When Neosho, Mo.-based Certified Express Inc. (CEI) President and CEO Scott Wade asked trucker Randy Rogers what he’d like in a new truck in its round of orders updating the fleet of around 150 units last year, Wade had been thinking about a U.S. Army-themed wrap. Rogers “had been in the army about four years” in his past, but he’d spent much more time serving as a firefighter for the majority of his working career, before finally retiring from service to the Seneca, Mo. Fire Protection Area in 2008.
“Nothing against the military wraps,” Rogers says, but he’d seen plenty of them on his hauls and other travels around the country.

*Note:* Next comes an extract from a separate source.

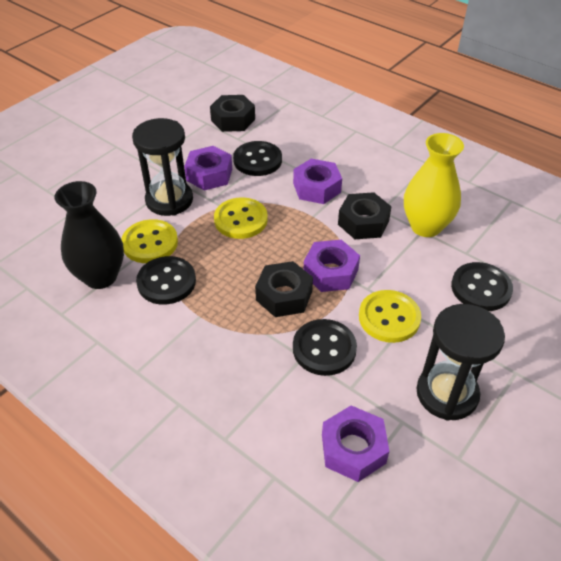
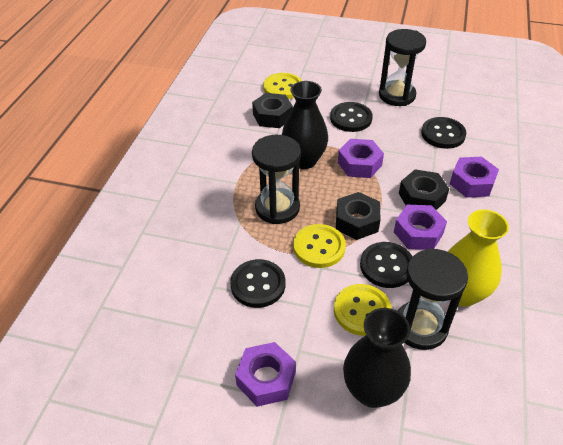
black hourglass: [132,118,193,216] [416,304,505,420] = 2 -> [252,135,301,224] [379,29,426,106] [398,248,468,350] = 3
black vase: [55,181,124,289] = 1 -> [282,81,328,169] [343,308,411,408] = 2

What he’d never seen: A rolling “memorial to firefighters. I’ve lost a diversity of them with different departments” over his career. Serving as a public information officer in his latter years as a firefighter, “part of my job was going around to area departments and attending funerals.”
It took him all of “14 seconds,” he says, to convince Wade that it was the way to go, and Rogers used another element of his background — utility with graphic arts — to design a variety of the vinyl accents that now cover the 2019 Kenworth T680, Memorial Run.

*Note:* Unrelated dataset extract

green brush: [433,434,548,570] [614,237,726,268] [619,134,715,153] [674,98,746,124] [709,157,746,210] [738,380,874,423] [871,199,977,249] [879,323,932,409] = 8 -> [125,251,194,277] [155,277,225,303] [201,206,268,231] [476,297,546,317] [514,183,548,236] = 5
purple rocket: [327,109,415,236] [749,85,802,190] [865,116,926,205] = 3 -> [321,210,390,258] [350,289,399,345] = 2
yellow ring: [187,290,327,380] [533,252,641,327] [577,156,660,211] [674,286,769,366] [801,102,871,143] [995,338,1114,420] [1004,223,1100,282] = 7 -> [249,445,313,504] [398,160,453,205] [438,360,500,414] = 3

Memorial Run comes with a singular mission: “to honor and memorialize all of our fallen firefighters in this country,” Rogers says.
As noted, over his 16 years in the fire service, he’d experienced no shortage of line-of-duty deaths himself. Three friends and fellow firefighters are specifically memorialized on the back of the sleeper’s cab: Tim S. Hardy of Neosho, Mo.; Steve Fierro of Carthage; and Tyler H. Casey of Seneca. Casey’s death in 2008 precipitated Rogers’ retirement from the service, after which he took up trucking more full-time.
Some time after Casey’s passing, he says he realized he seldom thought of the men he’d lost but for on their death’s anniversaries or “when I would pass the location of their loss,” he says. If he was forgetting them, he knew, so was everyone else.
Thus Memorial Run was born, to function as a constant reminder to anyone in its presence. It serves an educational purpose, too, as all graphics are accompanied by QR codes that can be scanned to take viewers to online resources related to firefighting history.
The large Maltese cross represent all fallen firefighters and its QR code will take viewers to the National Fallen Firefighters Memorial website. Other codes explain the origin of the bagpiper in the fire service and the dalmatian. One will take you to a nonprofit foundation for the Granite Mountain 19 who died on Yarnell Hill in 2013. There is also a link to the Storm King Mountain tragedy that took the lives of 14 firefighters from Prineville, Oregon, in 1993 in the South Canyon Fire.
The KW grille’s logo was custom-wrapped to honor FDNY, and the bagpiper shown above references the bagpiping tradition at firemen’s funerals, which dates back to the 1800s in the United States.
The truck, Rogers says, “has brought tears to the biggest of men and their families.”
It’s a special unit, no doubt. I’m excited to experience it in person next month at the Guilty by Association Truck Show in Joplin, Mo., at 4 State Trucks (Sept. 27-29), where you can see it yourself as well.